■ **Data for processing**:
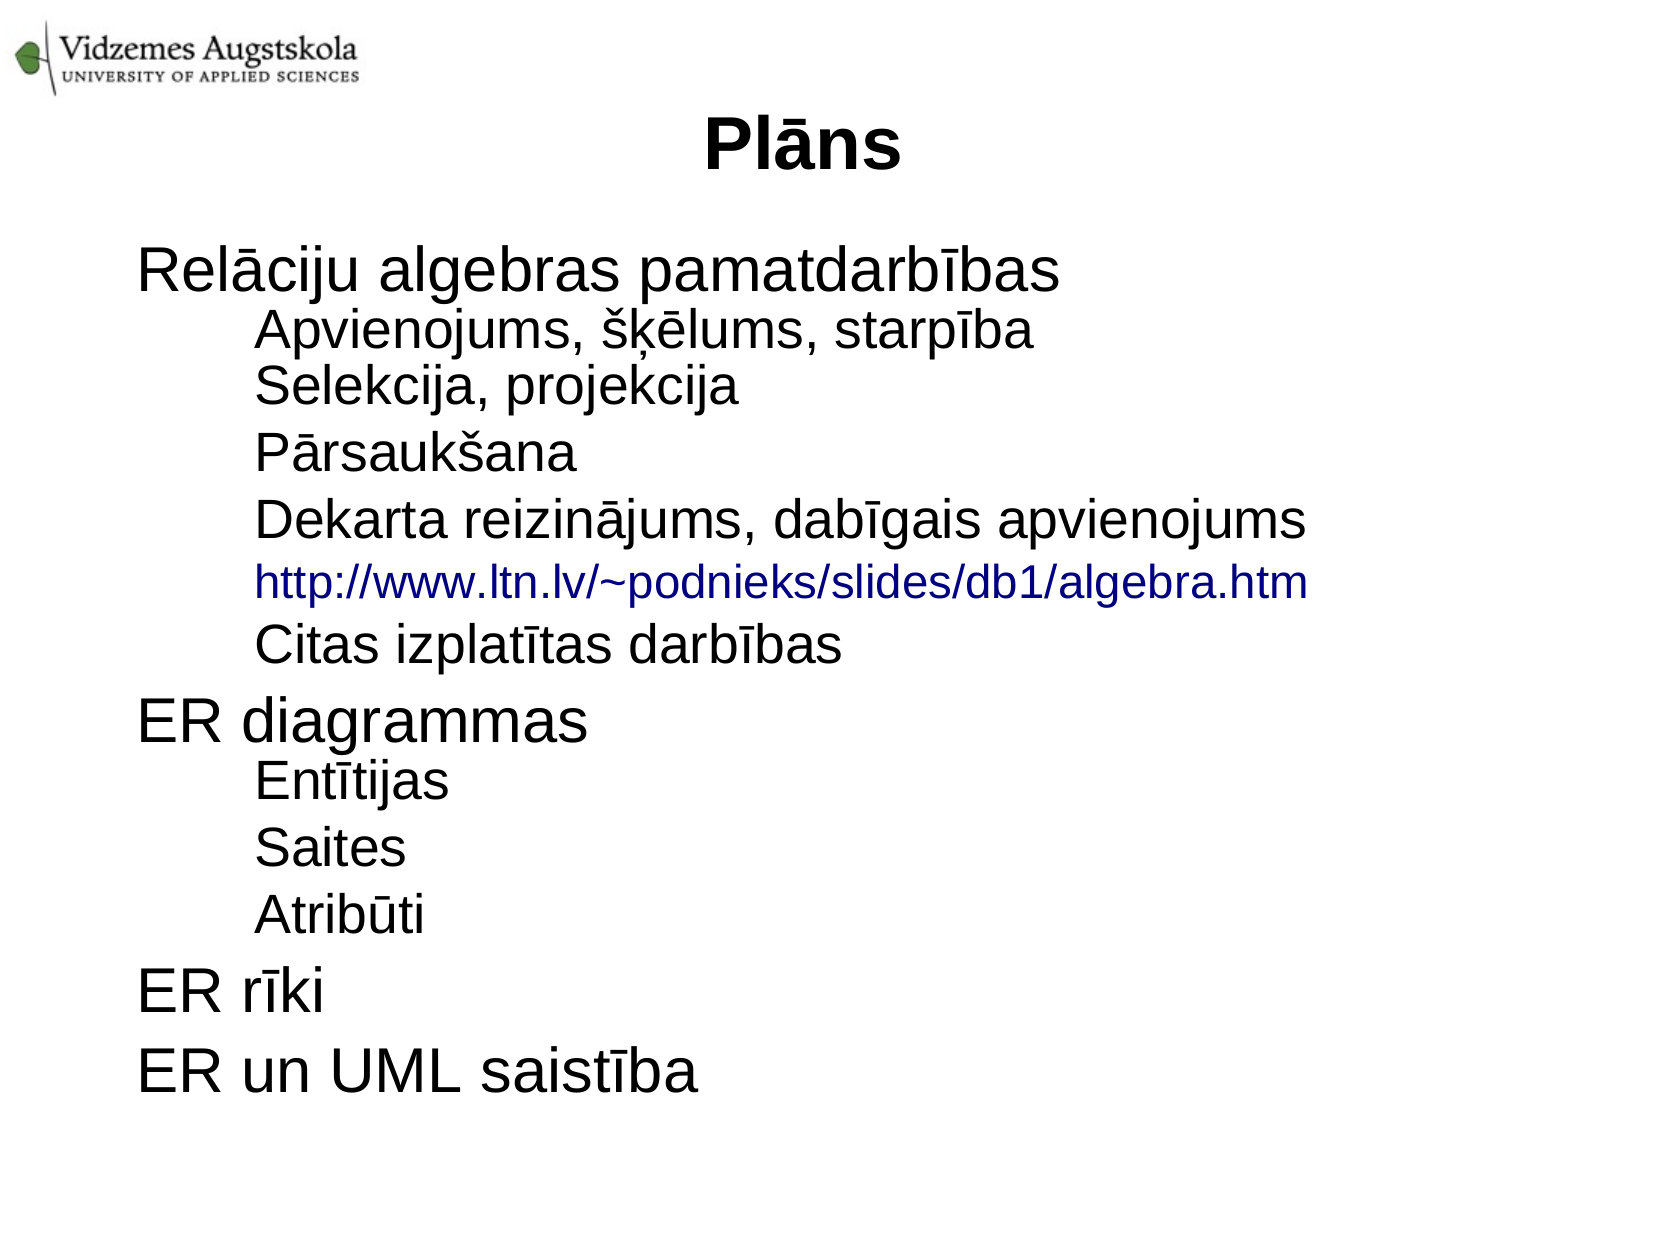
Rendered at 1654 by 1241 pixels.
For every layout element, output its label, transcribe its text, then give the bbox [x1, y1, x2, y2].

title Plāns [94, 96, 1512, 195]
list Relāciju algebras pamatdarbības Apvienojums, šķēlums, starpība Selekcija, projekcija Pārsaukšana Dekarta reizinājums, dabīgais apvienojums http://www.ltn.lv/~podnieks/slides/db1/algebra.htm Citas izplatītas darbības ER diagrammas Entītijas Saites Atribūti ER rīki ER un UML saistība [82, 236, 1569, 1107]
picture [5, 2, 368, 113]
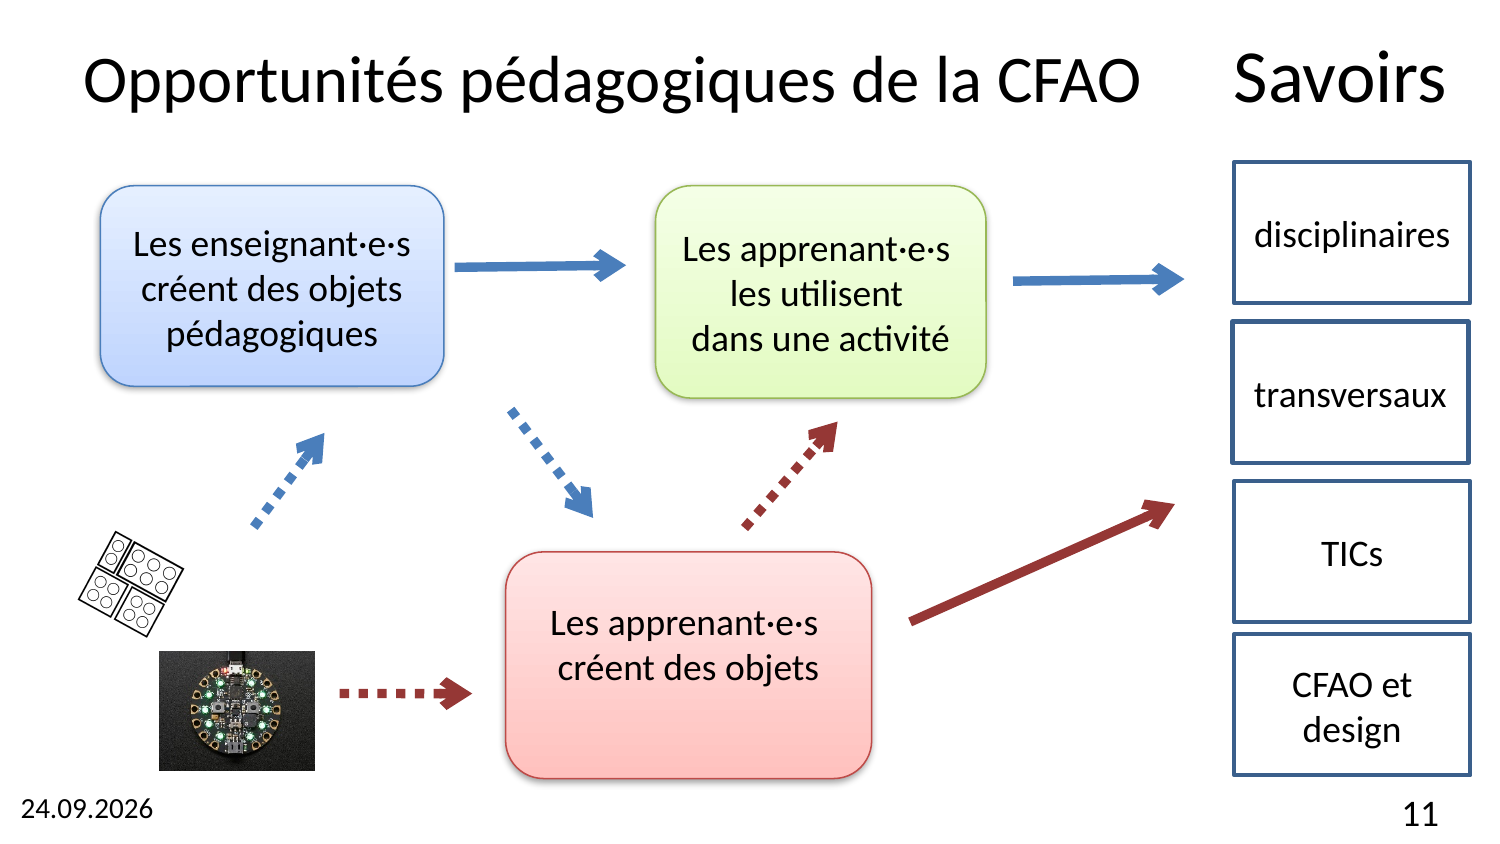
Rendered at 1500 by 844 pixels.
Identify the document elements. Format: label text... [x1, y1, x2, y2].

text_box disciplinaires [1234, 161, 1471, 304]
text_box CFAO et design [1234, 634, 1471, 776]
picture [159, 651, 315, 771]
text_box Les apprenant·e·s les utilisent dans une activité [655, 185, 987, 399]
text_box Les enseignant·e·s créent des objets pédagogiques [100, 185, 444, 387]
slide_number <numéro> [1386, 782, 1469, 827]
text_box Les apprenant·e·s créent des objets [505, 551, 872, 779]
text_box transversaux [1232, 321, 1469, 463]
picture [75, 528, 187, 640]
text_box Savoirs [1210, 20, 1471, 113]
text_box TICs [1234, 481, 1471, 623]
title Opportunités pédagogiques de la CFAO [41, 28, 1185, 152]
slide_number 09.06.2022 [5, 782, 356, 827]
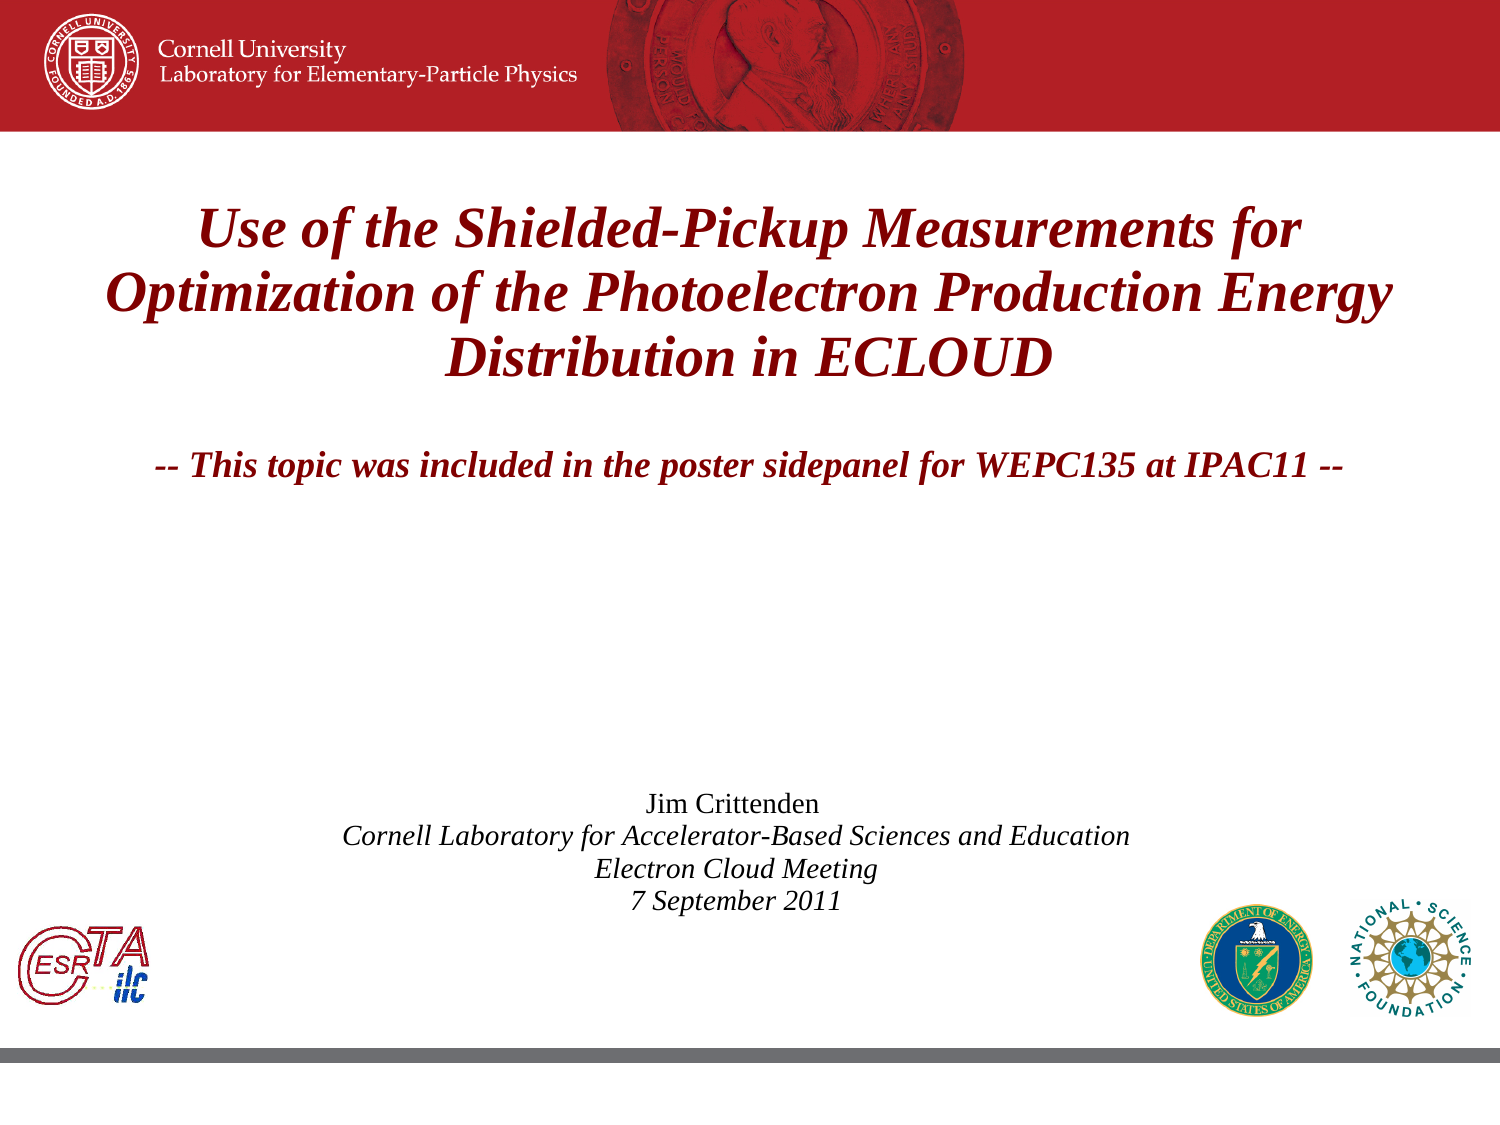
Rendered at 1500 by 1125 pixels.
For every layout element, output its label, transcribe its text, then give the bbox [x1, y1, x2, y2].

■ **Given exercise**: Rewrite all of the material above with "layout element" changed to "page element" everywhere it occurs and nothing else altered, leaving out the pictures.

■ **Full solution**:
Rendered at 1654 by 1241 pixels.
For every page element, output its label, transcribe its text, then give the bbox [x1, y1, x2, y2].

title Plāns [94, 96, 1512, 195]
list Relāciju algebras pamatdarbības Apvienojums, šķēlums, starpība Selekcija, projekcija Pārsaukšana Dekarta reizinājums, dabīgais apvienojums http://www.ltn.lv/~podnieks/slides/db1/algebra.htm Citas izplatītas darbības ER diagrammas Entītijas Saites Atribūti ER rīki ER un UML saistība [82, 236, 1569, 1107]
picture [5, 2, 368, 113]
Rendered at 1500 by 844 pixels.
Identify the document elements. Format: label text... [x1, y1, x2, y2].

text_box disciplinaires [1234, 161, 1471, 304]
text_box CFAO et design [1234, 634, 1471, 776]
picture [159, 651, 315, 771]
text_box Les apprenant·e·s les utilisent dans une activité [655, 185, 987, 399]
text_box Les enseignant·e·s créent des objets pédagogiques [100, 185, 444, 387]
slide_number <numéro> [1386, 782, 1469, 827]
text_box Les apprenant·e·s créent des objets [505, 551, 872, 779]
text_box transversaux [1232, 321, 1469, 463]
picture [75, 528, 187, 640]
text_box Savoirs [1210, 20, 1471, 113]
text_box TICs [1234, 481, 1471, 623]
title Opportunités pédagogiques de la CFAO [41, 28, 1185, 152]
slide_number 09.06.2022 [5, 782, 356, 827]
Rendered at 1500 by 1125 pixels.
For every page element, output its label, transcribe its text, then give the bbox [x1, y1, x2, y2].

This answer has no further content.